TASK DIRECTIONS: Please write out the lines of the data exactly, beginning with the first and ending with the line containing "right front paw: (499, 378)"; leave the pictures behind.

Images with bounding boxes
━━━━━━━━━━
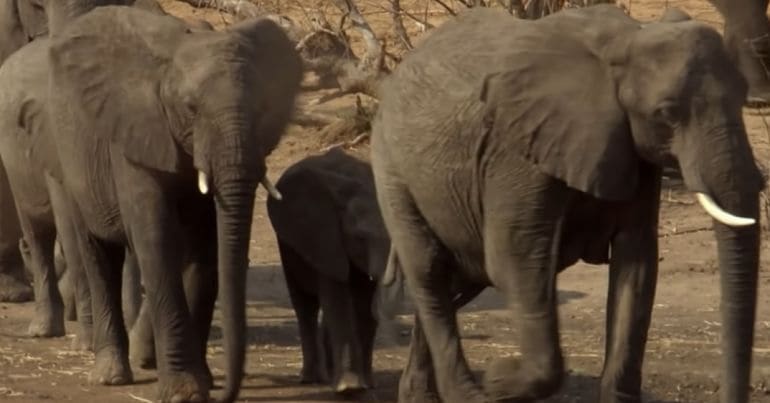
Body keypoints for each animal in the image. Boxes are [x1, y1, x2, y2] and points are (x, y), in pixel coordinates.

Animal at [44, 6, 304, 403]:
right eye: (191, 109)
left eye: (263, 108)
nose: (227, 393)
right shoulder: (135, 137)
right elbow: (157, 240)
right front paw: (185, 392)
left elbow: (205, 249)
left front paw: (203, 383)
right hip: (68, 151)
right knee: (97, 251)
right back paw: (110, 376)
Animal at [266, 148, 400, 394]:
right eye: (359, 237)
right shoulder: (325, 239)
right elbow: (337, 298)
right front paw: (349, 386)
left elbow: (362, 305)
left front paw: (366, 384)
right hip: (288, 247)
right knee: (305, 305)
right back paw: (312, 379)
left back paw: (330, 375)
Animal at [370, 5, 760, 403]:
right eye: (666, 113)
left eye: (743, 96)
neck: (627, 40)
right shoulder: (517, 151)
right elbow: (516, 259)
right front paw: (499, 378)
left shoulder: (631, 151)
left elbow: (636, 264)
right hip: (390, 166)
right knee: (429, 270)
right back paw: (468, 394)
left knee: (459, 279)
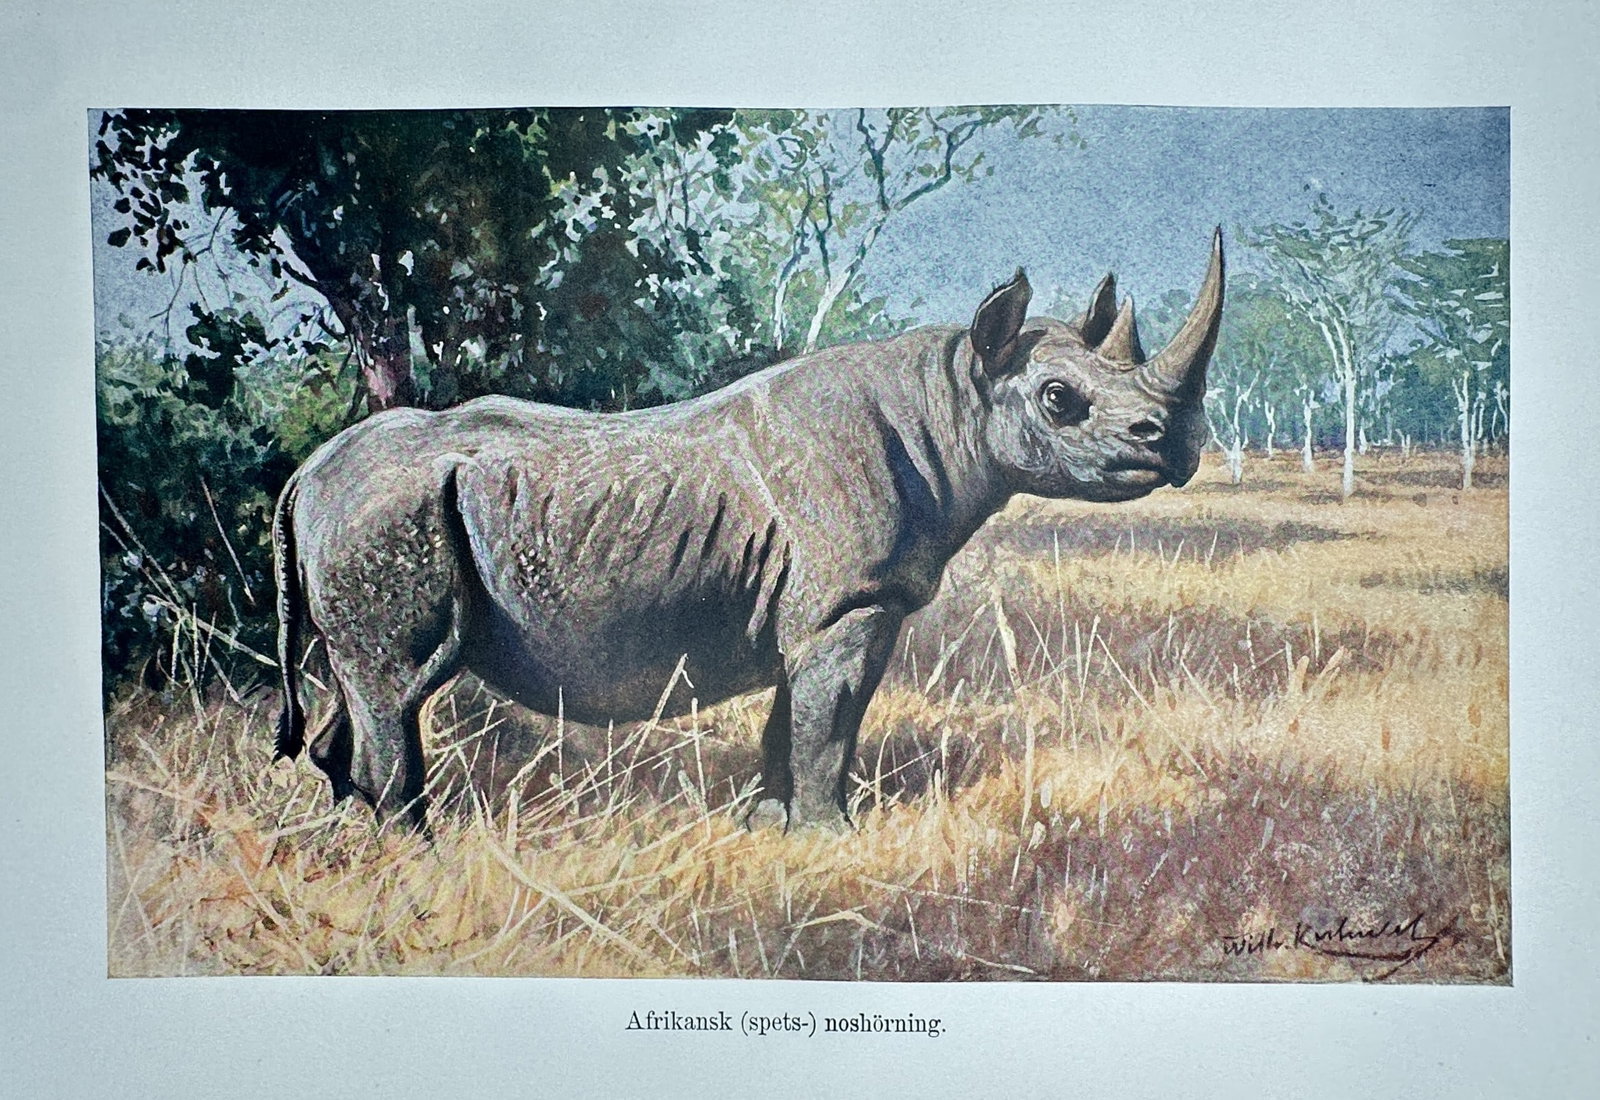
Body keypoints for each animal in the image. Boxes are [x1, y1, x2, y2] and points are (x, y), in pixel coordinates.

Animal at [272, 230, 1224, 832]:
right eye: (1061, 400)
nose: (1179, 443)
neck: (952, 395)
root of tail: (304, 477)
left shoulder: (826, 611)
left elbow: (795, 723)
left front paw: (769, 828)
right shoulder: (847, 605)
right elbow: (827, 727)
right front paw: (832, 840)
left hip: (368, 512)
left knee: (359, 687)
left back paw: (345, 847)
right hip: (383, 512)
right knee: (395, 689)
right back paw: (412, 853)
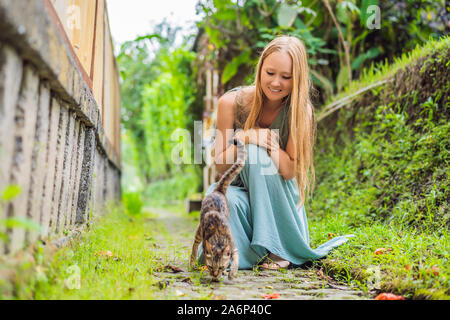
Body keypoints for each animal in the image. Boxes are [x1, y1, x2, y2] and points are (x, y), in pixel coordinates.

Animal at [189, 137, 248, 280]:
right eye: (210, 267)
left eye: (221, 267)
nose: (216, 275)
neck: (219, 239)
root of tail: (218, 190)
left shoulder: (233, 246)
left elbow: (236, 258)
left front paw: (231, 272)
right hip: (200, 230)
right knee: (194, 245)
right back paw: (192, 263)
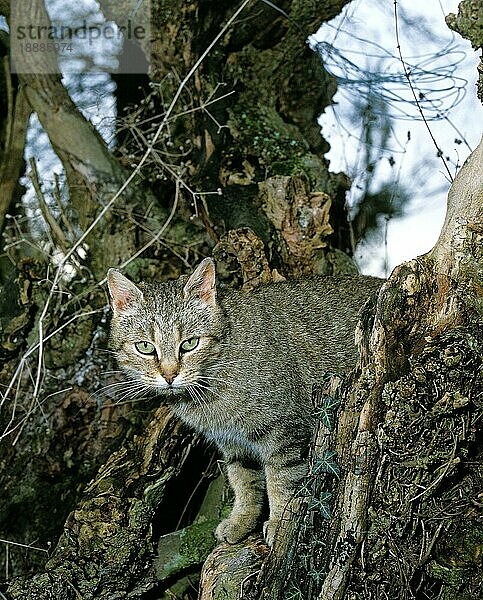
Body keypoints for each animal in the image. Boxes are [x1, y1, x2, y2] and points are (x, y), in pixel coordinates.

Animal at [108, 258, 384, 544]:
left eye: (190, 343)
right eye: (145, 347)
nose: (169, 375)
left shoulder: (285, 432)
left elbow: (282, 481)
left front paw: (279, 523)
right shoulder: (233, 443)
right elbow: (243, 481)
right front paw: (242, 519)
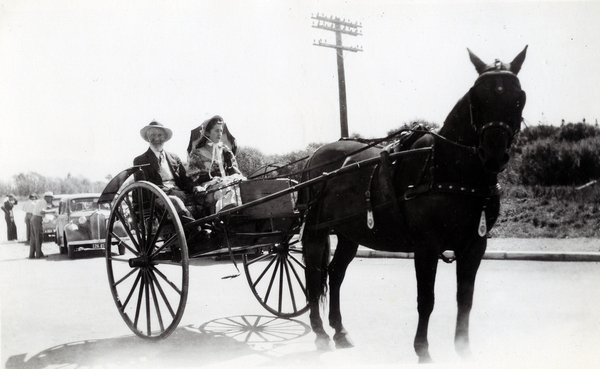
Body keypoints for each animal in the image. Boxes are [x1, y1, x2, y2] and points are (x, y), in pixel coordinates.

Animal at [298, 46, 528, 362]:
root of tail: (315, 156)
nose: (493, 154)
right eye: (476, 96)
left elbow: (465, 298)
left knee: (334, 274)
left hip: (348, 234)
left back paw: (340, 331)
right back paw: (320, 333)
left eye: (518, 97)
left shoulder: (474, 246)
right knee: (314, 275)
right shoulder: (426, 246)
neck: (445, 167)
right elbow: (426, 300)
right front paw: (423, 349)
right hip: (317, 231)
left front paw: (463, 349)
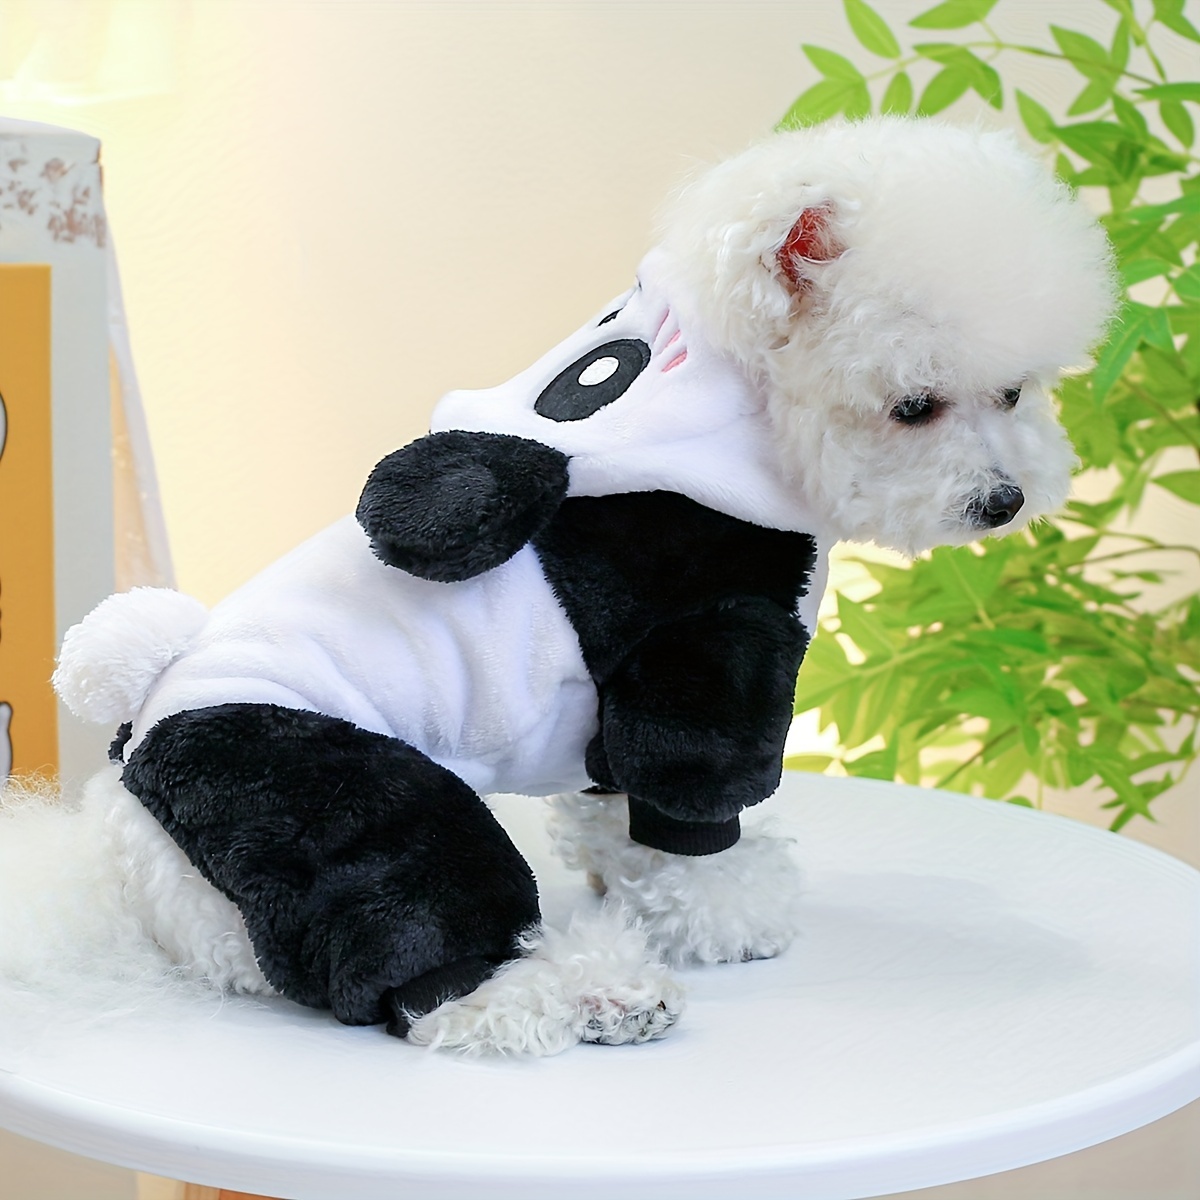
━━━━━━━━━━
OUTPUT OF THE TASK:
Body keypoints for each animal in the image. Boxes are [x1, y1, x2, y2] and points are (x, y), in pixel coordinates.

Animal at [44, 6, 304, 403]:
right eye: (191, 109)
left eye: (263, 108)
nose: (227, 393)
right shoulder: (135, 137)
right elbow: (157, 240)
right front paw: (185, 392)
left elbow: (205, 249)
left front paw: (203, 383)
right hip: (68, 151)
right knee: (97, 251)
right back paw: (110, 376)
Animal at [266, 148, 400, 394]:
right eye: (359, 237)
right shoulder: (325, 239)
right elbow: (337, 298)
right front paw: (349, 386)
left elbow: (362, 305)
left front paw: (366, 384)
right hip: (288, 247)
right knee: (305, 305)
right back paw: (312, 379)
left back paw: (330, 375)
Animal at [370, 5, 760, 403]:
right eye: (666, 113)
left eye: (743, 96)
neck: (627, 40)
right shoulder: (517, 151)
right elbow: (516, 259)
right front paw: (499, 378)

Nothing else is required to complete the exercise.